» **Work request**
From the line below that contains "Subscribe Now" to the line that contains "against the ad, even if you basicall", repeat every line exactly, both ends included, and nothing else.

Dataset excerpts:
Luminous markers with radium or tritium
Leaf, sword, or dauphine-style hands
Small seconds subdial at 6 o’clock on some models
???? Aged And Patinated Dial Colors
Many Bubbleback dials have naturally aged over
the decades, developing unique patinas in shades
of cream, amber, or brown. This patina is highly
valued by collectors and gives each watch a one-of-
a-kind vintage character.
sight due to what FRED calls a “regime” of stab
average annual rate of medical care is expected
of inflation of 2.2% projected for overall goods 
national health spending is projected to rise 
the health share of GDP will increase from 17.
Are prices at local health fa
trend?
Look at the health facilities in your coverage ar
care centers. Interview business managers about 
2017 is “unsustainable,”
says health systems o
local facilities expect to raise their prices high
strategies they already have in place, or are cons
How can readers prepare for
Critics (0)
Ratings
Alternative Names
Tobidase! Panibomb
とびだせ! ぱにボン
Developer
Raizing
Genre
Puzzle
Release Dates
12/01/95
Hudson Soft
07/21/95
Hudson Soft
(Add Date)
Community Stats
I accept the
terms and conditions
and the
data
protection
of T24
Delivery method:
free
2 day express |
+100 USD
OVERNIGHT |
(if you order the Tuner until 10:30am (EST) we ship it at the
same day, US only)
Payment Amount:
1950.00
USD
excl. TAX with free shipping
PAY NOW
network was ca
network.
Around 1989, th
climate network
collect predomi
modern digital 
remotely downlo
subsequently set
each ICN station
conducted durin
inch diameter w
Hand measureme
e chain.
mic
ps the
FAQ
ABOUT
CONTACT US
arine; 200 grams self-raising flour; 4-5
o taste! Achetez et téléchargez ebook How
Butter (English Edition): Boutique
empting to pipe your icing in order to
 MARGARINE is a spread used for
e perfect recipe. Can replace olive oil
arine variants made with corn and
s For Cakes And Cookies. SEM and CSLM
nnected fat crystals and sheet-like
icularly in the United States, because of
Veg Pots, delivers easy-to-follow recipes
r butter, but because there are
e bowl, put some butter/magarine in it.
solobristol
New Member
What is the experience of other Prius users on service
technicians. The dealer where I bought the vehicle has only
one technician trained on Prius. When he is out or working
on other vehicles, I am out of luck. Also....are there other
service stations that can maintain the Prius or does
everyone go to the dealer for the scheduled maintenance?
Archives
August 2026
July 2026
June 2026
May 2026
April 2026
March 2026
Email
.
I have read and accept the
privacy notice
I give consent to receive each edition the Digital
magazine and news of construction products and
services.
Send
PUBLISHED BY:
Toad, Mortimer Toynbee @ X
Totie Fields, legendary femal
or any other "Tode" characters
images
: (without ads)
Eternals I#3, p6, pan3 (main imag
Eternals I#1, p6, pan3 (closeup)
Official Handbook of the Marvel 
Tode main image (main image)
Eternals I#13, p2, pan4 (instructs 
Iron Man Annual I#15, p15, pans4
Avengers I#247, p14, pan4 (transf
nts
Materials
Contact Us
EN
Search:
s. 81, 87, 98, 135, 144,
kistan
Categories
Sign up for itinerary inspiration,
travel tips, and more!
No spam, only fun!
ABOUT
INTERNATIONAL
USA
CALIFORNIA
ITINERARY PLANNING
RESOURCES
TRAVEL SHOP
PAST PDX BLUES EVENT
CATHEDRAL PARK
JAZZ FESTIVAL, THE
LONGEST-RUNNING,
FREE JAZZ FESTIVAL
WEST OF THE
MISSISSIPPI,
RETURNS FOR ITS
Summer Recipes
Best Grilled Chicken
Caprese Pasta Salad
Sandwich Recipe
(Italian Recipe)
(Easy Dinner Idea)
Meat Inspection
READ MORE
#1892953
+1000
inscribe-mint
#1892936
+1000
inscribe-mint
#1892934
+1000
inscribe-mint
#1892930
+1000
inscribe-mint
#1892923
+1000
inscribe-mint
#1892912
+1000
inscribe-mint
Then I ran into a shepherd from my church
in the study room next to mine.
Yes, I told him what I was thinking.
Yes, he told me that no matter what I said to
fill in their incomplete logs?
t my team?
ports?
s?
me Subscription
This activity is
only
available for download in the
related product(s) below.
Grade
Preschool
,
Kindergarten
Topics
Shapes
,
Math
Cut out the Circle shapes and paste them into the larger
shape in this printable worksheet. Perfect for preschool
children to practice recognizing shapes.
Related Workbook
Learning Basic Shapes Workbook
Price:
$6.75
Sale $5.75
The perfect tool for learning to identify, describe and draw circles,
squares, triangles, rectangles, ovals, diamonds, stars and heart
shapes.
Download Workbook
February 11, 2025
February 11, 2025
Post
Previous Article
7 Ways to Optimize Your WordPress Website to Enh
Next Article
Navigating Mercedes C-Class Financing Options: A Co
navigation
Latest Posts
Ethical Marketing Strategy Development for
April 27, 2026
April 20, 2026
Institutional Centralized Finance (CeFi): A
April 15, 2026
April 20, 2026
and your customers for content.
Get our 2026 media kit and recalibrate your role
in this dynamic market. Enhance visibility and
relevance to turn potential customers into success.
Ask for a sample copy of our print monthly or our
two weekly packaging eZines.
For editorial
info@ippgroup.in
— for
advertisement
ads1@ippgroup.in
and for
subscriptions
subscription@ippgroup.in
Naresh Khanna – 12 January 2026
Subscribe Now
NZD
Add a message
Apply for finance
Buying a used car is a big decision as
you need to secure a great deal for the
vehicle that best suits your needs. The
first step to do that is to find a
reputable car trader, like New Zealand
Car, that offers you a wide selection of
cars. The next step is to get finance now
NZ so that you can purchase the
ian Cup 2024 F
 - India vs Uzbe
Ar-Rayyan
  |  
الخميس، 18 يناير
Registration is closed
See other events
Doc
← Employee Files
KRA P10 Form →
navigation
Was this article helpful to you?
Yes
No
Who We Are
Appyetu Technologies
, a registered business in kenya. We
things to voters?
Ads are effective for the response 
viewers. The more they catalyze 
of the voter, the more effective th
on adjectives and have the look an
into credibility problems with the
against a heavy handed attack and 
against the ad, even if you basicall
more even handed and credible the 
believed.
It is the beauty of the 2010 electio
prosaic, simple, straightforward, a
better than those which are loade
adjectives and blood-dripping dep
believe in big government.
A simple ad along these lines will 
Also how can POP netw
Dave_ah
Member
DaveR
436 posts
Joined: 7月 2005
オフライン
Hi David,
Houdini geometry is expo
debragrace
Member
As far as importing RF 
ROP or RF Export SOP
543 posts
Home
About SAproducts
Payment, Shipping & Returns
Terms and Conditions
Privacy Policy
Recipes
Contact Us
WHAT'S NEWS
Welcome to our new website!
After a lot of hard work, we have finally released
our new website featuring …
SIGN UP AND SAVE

» **Answer section**
Subscribe Now
NZD
Add a message
Apply for finance
Buying a used car is a big decision as
you need to secure a great deal for the
vehicle that best suits your needs. The
first step to do that is to find a
reputable car trader, like New Zealand
Car, that offers you a wide selection of
cars. The next step is to get finance now
NZ so that you can purchase the
ian Cup 2024 F
 - India vs Uzbe
Ar-Rayyan
  |  
الخميس، 18 يناير
Registration is closed
See other events
Doc
← Employee Files
KRA P10 Form →
navigation
Was this article helpful to you?
Yes
No
Who We Are
Appyetu Technologies
, a registered business in kenya. We
things to voters?
Ads are effective for the response 
viewers. The more they catalyze 
of the voter, the more effective th
on adjectives and have the look an
into credibility problems with the
against a heavy handed attack and 
against the ad, even if you basicall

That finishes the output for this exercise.